> _JOB_
Find every line in the entries that holds the string "odbor" and report it.

> _RECORDS FOR THIS EXERCISE_
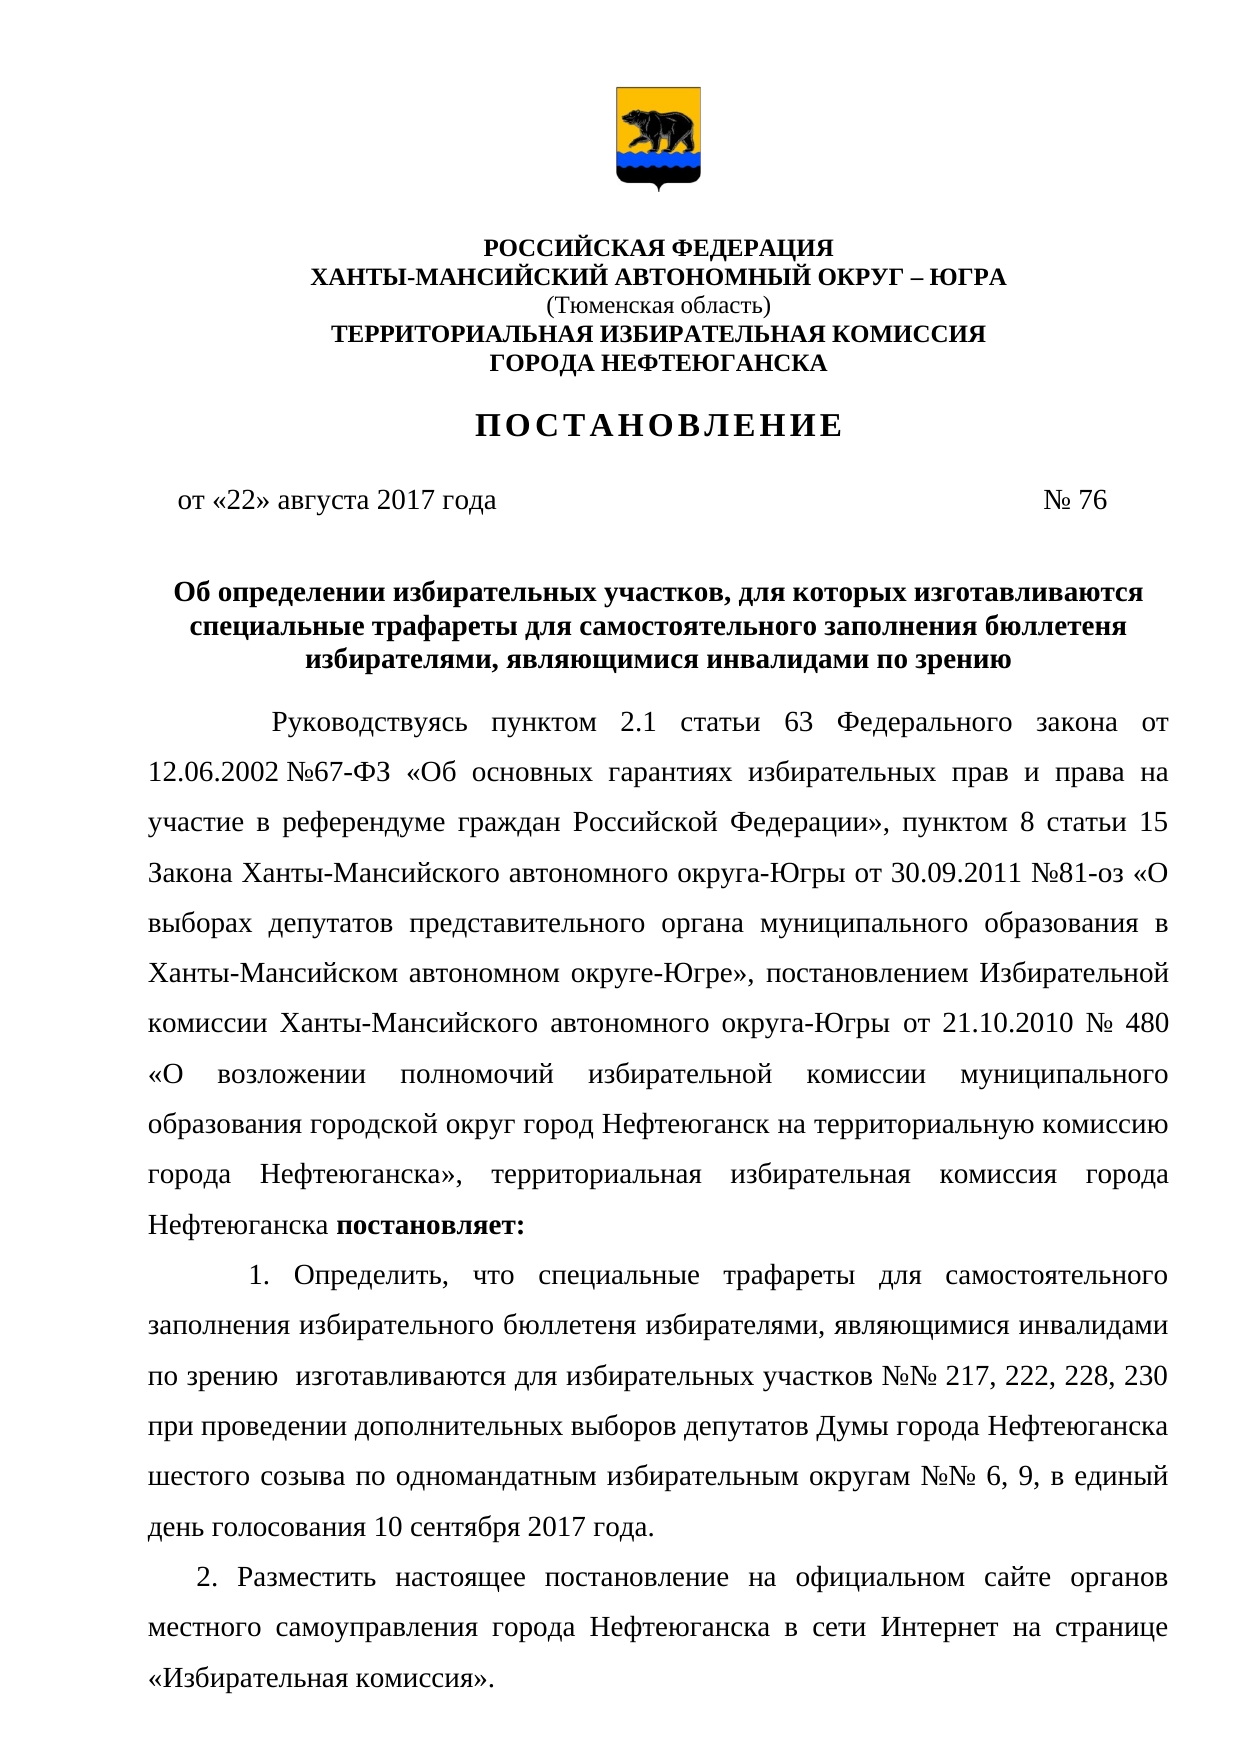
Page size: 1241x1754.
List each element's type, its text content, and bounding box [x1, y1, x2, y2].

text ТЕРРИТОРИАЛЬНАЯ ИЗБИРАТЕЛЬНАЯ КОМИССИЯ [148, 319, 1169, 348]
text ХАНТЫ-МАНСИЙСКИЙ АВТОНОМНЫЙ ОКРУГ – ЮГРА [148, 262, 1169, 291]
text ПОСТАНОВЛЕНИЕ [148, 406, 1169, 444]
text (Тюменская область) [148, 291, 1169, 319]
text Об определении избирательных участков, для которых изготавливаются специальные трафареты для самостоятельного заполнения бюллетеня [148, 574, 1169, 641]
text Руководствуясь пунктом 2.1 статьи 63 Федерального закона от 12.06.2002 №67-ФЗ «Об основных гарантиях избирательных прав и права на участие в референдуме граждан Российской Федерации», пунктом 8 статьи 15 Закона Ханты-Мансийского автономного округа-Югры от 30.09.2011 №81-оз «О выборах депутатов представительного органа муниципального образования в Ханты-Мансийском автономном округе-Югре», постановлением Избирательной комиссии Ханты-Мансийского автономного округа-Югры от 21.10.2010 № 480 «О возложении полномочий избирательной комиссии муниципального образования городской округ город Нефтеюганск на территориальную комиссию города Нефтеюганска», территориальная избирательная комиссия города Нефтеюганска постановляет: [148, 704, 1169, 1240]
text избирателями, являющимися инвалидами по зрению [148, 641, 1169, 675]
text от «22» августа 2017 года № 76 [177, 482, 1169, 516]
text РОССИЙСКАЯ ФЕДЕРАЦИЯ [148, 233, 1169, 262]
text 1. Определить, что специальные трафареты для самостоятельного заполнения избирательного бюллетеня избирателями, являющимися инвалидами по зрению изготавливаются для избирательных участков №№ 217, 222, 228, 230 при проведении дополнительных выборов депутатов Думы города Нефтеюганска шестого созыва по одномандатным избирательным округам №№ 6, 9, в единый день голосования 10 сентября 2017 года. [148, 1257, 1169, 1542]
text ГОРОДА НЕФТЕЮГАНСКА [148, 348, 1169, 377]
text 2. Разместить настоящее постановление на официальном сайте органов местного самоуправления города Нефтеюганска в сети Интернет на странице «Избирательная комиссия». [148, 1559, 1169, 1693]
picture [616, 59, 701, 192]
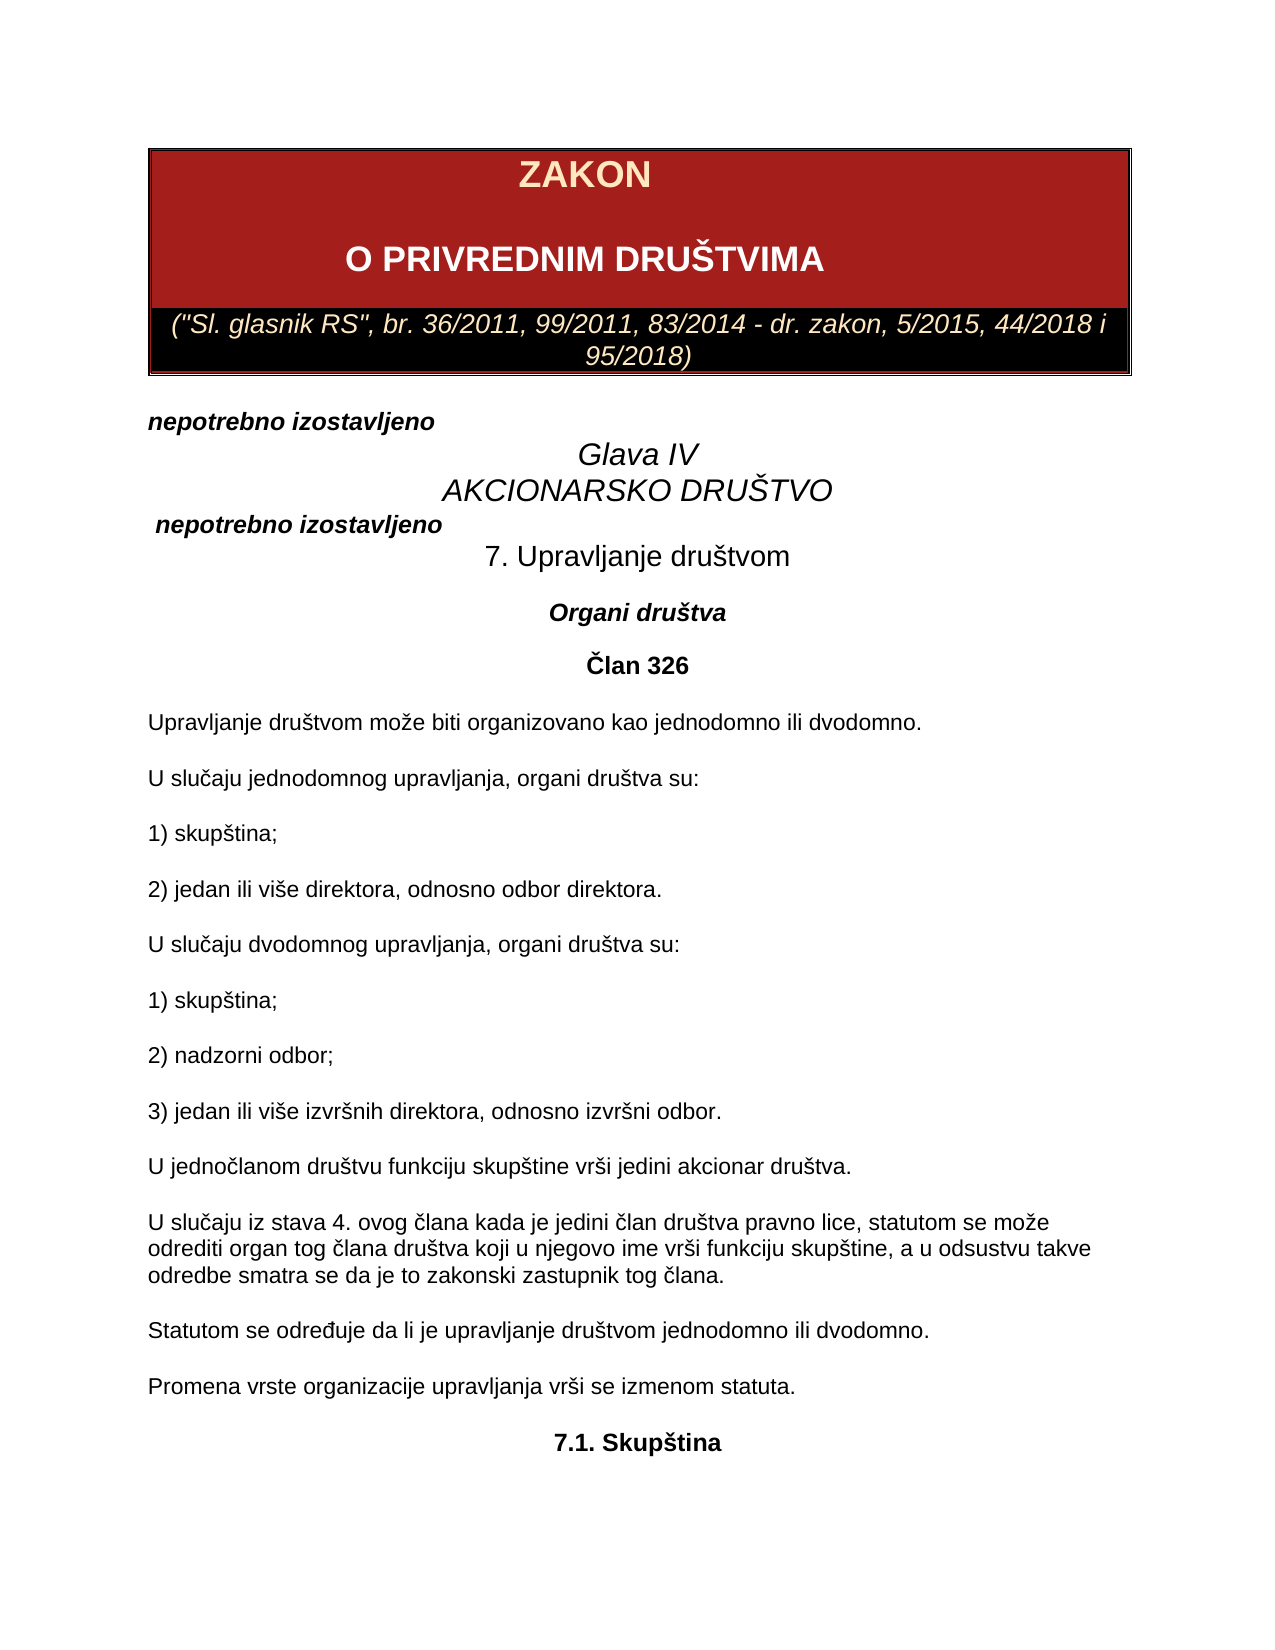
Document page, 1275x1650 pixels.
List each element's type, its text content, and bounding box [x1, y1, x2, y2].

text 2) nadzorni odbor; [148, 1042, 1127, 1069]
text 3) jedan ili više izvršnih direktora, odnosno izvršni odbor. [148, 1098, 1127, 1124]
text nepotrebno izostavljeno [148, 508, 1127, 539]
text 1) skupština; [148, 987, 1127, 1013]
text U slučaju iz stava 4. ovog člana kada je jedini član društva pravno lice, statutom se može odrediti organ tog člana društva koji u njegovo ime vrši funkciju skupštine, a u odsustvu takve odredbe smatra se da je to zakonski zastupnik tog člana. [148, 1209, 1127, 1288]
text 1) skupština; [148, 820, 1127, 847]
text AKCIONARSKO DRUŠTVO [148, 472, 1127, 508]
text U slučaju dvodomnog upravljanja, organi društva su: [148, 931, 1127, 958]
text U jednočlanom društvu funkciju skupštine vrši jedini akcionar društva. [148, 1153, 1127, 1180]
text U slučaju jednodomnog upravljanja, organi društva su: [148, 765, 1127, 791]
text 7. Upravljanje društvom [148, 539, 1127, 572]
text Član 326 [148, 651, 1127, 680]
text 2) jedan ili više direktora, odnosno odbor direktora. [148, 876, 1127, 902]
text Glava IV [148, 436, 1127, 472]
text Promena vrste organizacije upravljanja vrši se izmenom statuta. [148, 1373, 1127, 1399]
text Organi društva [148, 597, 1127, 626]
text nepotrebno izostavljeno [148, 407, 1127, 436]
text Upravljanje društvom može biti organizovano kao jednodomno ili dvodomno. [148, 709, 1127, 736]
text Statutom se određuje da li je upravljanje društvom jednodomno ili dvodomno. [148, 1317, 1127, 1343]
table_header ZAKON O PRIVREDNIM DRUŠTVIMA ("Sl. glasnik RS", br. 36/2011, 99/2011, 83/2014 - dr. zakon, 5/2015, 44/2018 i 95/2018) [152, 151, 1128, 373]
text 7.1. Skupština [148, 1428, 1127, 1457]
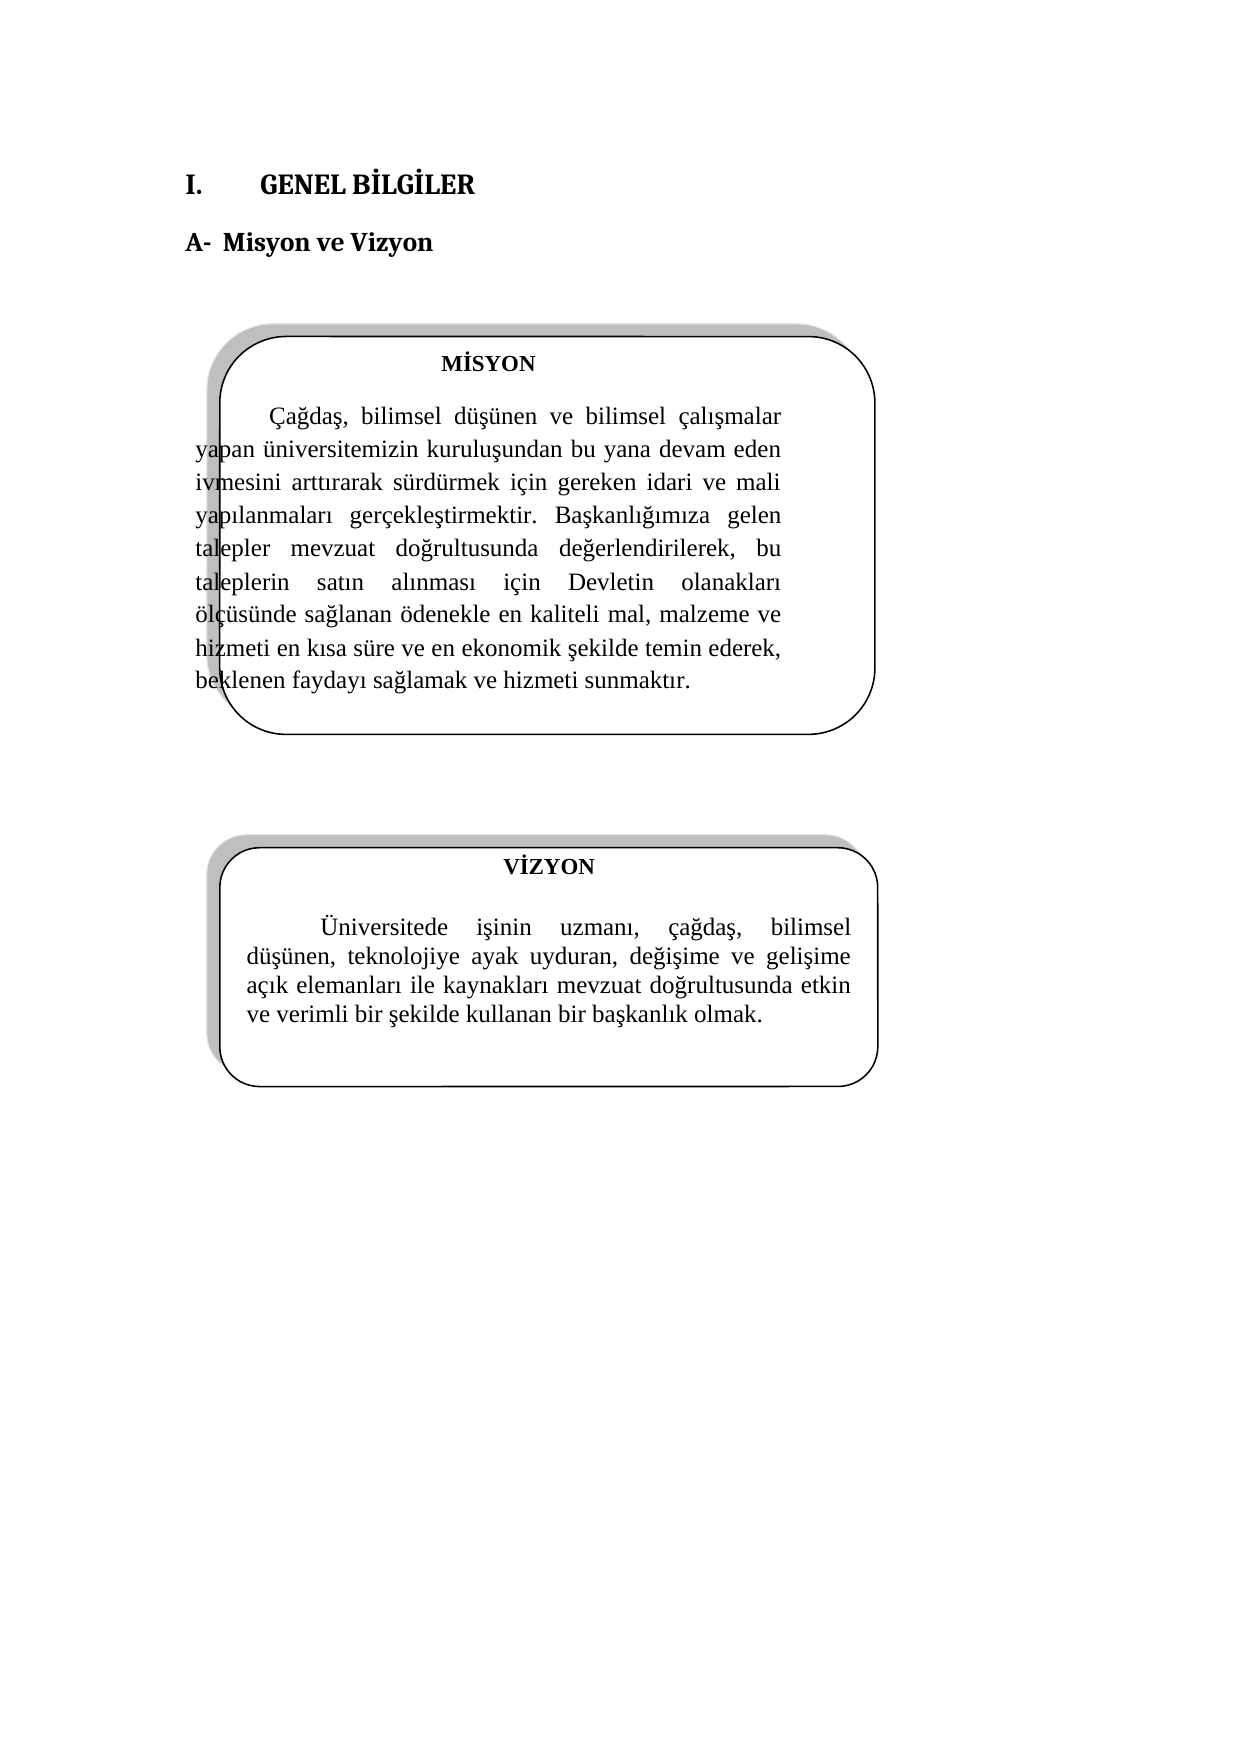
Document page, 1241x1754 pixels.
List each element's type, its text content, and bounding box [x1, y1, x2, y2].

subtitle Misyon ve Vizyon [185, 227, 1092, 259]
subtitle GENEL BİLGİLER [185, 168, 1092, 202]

> _RESPONSE TO THE EXERCISE_
text 2) nadzorni odbor; [148, 1042, 1127, 1069]
text 3) jedan ili više izvršnih direktora, odnosno izvršni odbor. [148, 1098, 1127, 1124]
text 2) jedan ili više direktora, odnosno odbor direktora. [148, 876, 1127, 902]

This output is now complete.